Are these a good idea?

         

developerfood

12:02 am on Nov 2, 2007 (gmt 0)

10+ Year Member



Lately there have been announcements of new tools to optimize ad presentations, including AdSense, on the fly by replacing your current javascript with JS from these toolmakers.

The tools state that they can 'learn and optimize' the best colors, placement, ad size, and even the best ad providor, and present just the right ad for the current visitor, at the current time, on the current page.
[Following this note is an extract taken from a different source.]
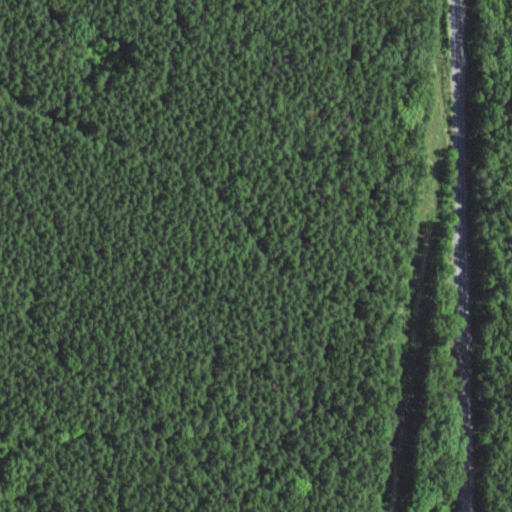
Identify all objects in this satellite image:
railway: (462, 255)
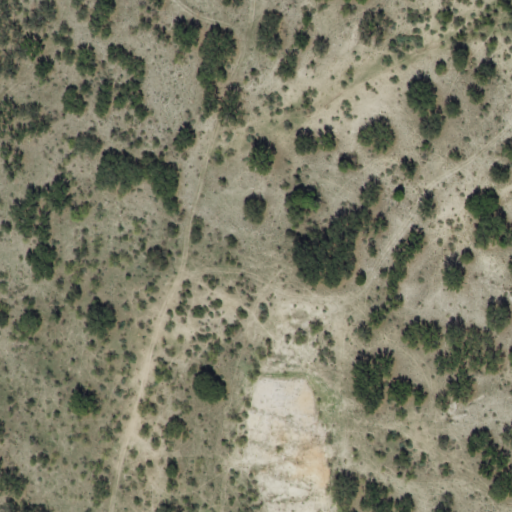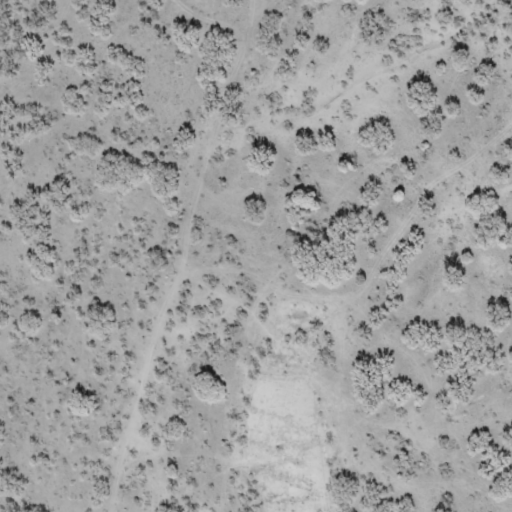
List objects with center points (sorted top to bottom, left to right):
road: (193, 225)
They are supposed to free you from making these decisions, testing them, then turning around for another iteration, by learning about your site and visitors, and optimizing on the fly.

This reminds me of the innovation of AdSense's contextual text, matching the text of the ad to the text of the web page. This was really innovative at the time, and obviously very effective. Seems as though doing the same for colors, placement, size, ad providor, etc., would be just as effective for the bottom line.

Without being specific about which company is great and who sucks at it (since it's so new and all are in beta let's give them a break), can we discuss this concept, whether it has a future, whether it violates Google's ToS, and whether anyone else thinks this is likely to turn things upside down over the next year?

My belief is that, if you can optimize the ad providor, issues like the recent lowering of eCPM simply goes away. In theory (again, no one knows if any company can deliver this, it's very new) if the eCPM lowers then the tool will automatically shift to a different ad providor.

Seems like this would put a pretty big scare into Google. Right now, I'm all AdSense simply because it's soooo easy, and I'm soooo lazy. But, if I have a tool optimizing ad providors for me, I could be shifted from AdSense and not even know it until the check arrives (except for my crazy 'got to check the numbers' habit four hundred times a day...) Got to be scaring the heck out of Google, that a bad week of eCPMs could cost them customers. Takes the loyalty/lazy thing out of the picture and replaces it with raw cash.

Of course, that forces Google et. al. to improve, and I like that.

If nothing else, I kind of like the idea of colors/placement/size optimization through machine learning. I suck at that.

Anyway, does anyone think this is a good idea? Is anyone currently pursuing this, and able to share their experiences without being too specific about the companies involved?

Paris

4:31 am on Nov 2, 2007 (gmt 0)

10+ Year Member



Without naming names, I decided to check out one of the new optimizers. In theory, it's great. They rotate ad placement, ad colors, etc. until the most lucrative balance is set.

UNFORTUNATELY, the fee is that 3% of the ad space goes to their own ads. I was uncomfortable with that for several reasons, even if it would result in enough revenue to offset that.